Pensée du 14 août 16

« Essayez donc d’imaginer quelle calamité ce doit être d’avoir 300 millions de chômeurs, des millions et des millions d’hommes dont la situation se dégrade de jour en jour, faute de travail, et qui ont perdu tout amour-propre et toute foi en Dieu. autant essayer de transmettre la parole de Dieu à un chien que de vouloir le faire auprès de ces millions d’affamés dont le regard a perdu tout éclat et dont le seul Dieu est le pain qu’ils attendent. La seule manière de leur parler de Dieu est de leur apporter ce qui, pour eux, est devenu sacré: un travail. Il est certes fort plaisant de parler de Dieu autour d’une table à l’occasion d’un bon déjeuner tout en sachant fort bien que le repas suivant sera encore plus savoureux.

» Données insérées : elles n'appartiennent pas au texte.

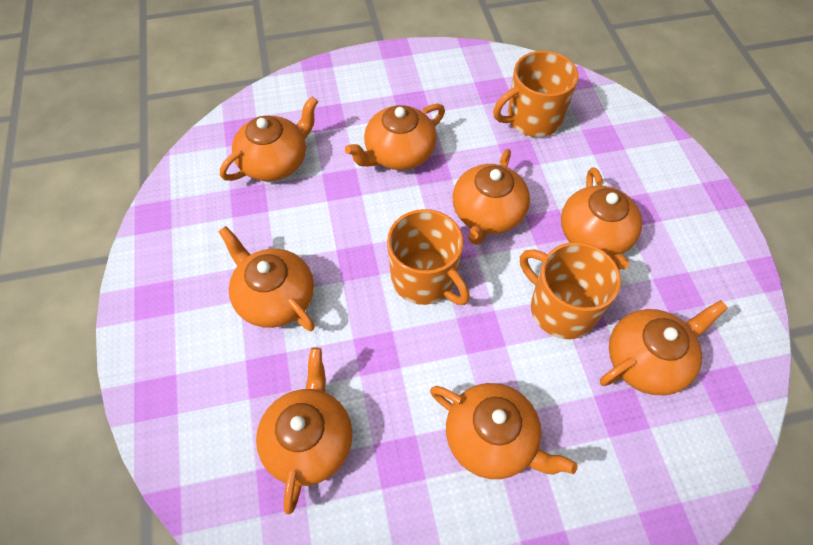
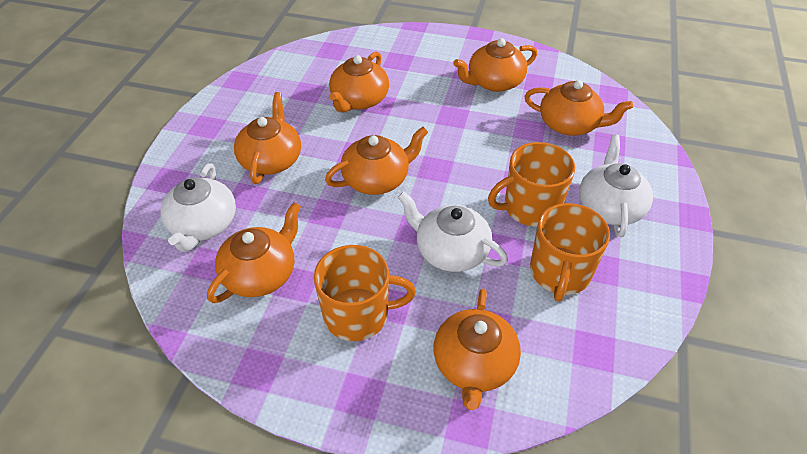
orange teapot: 8 -> 7
white teapot: 0 -> 3

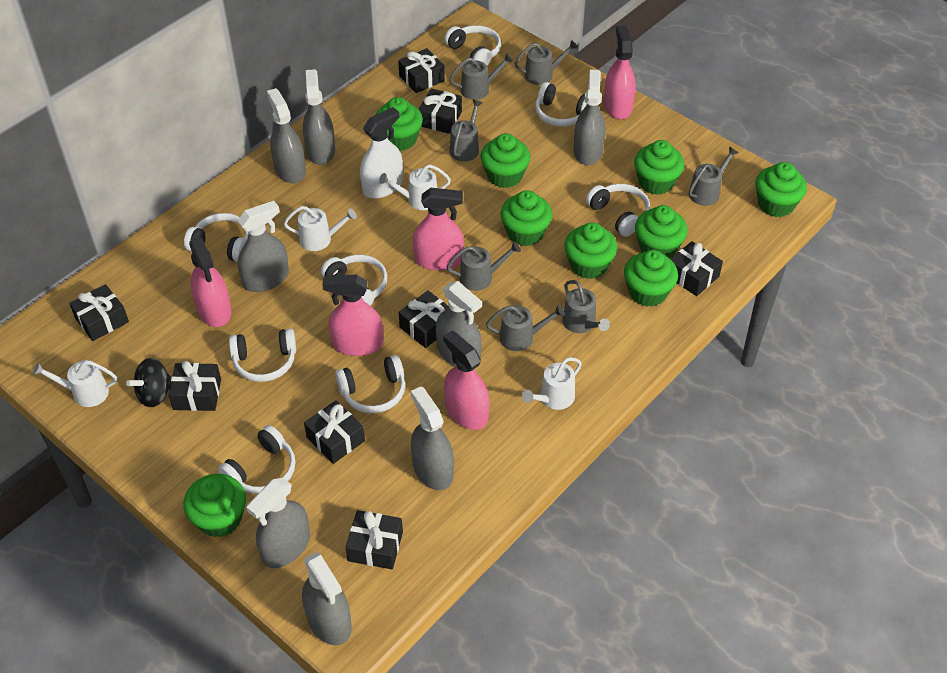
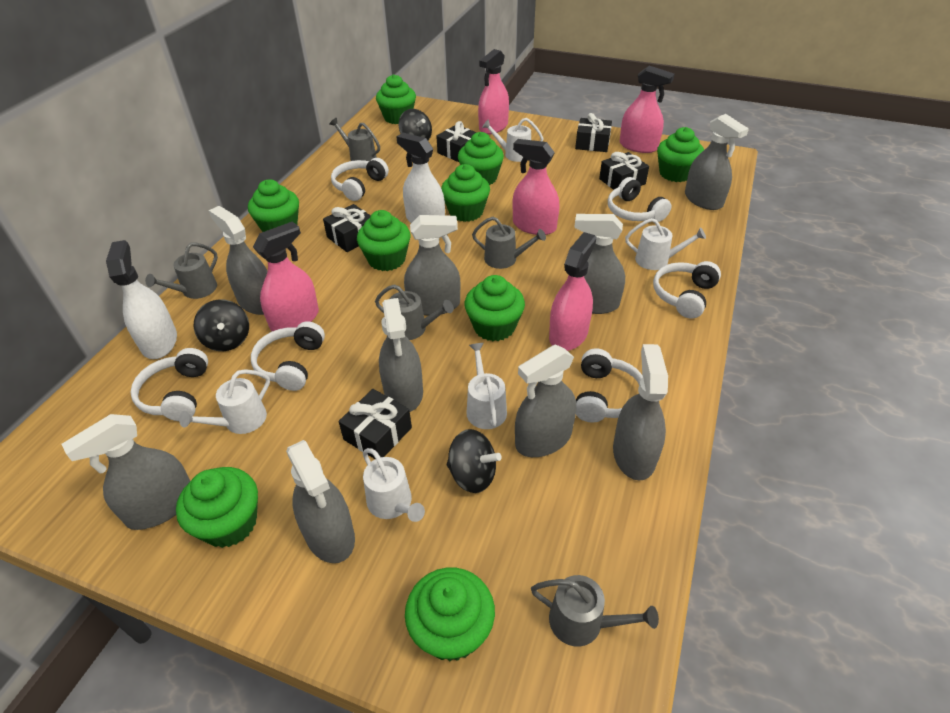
black gift: 8 -> 5
black spinning top: 1 -> 3
grey spray bottle: 8 -> 9
grey watering can: 7 -> 5
white headphones: 8 -> 6
white spray bottle: 1 -> 2
white watering can: 4 -> 5

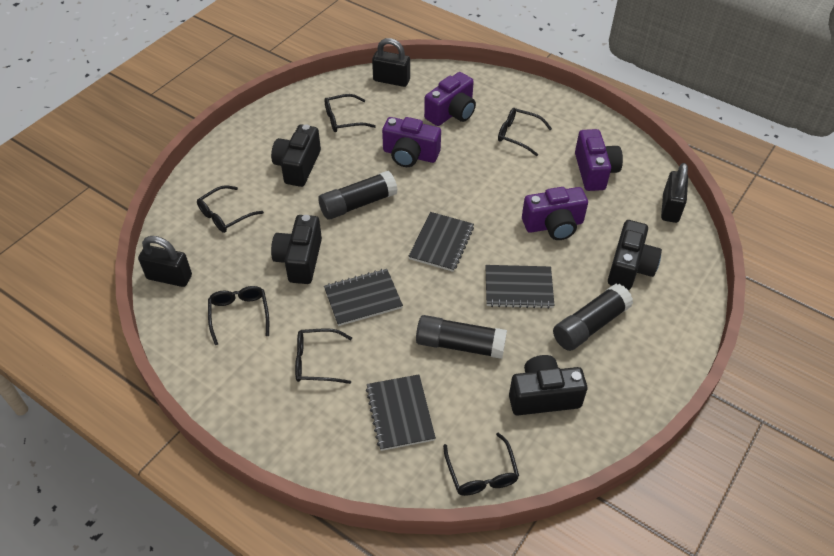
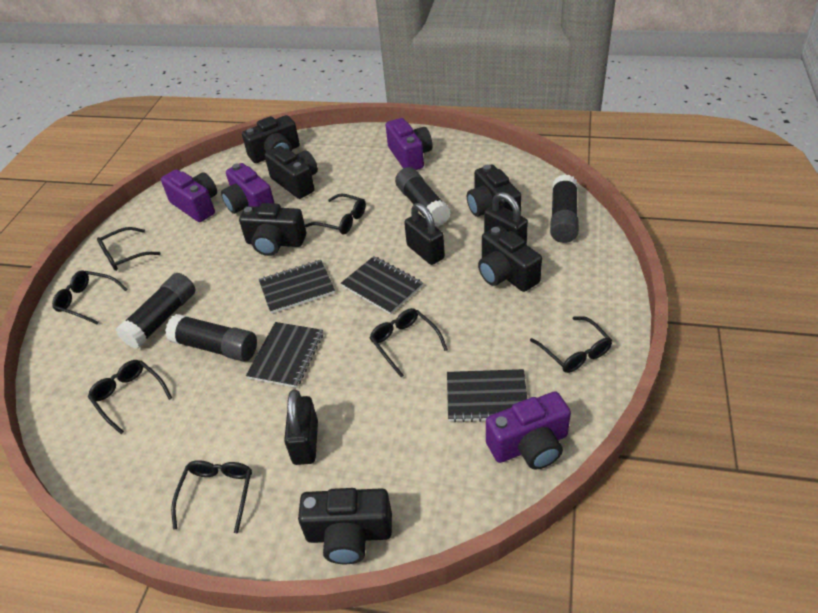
black camera: 4 -> 6
black glasses: 6 -> 7
black glue stick: 3 -> 4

Mais comment s’y prendre pour parler de Dieu à des millions d’hommes qui n’ont pas leurs deux repas par jour? Pour eux, Dieu ne peut évoquer que la possibilité de subsister… A un peuple qui meurt de faim et qui se morfond dans l’oisiveté, Dieu ne peut apparaître que sous la seule forme acceptable d’un travail, accompagné d’un salaire qui assurera la nourriture. »

M. Gandhi, Tous les hommes sont frères, Paris, Gallimard, p. 231.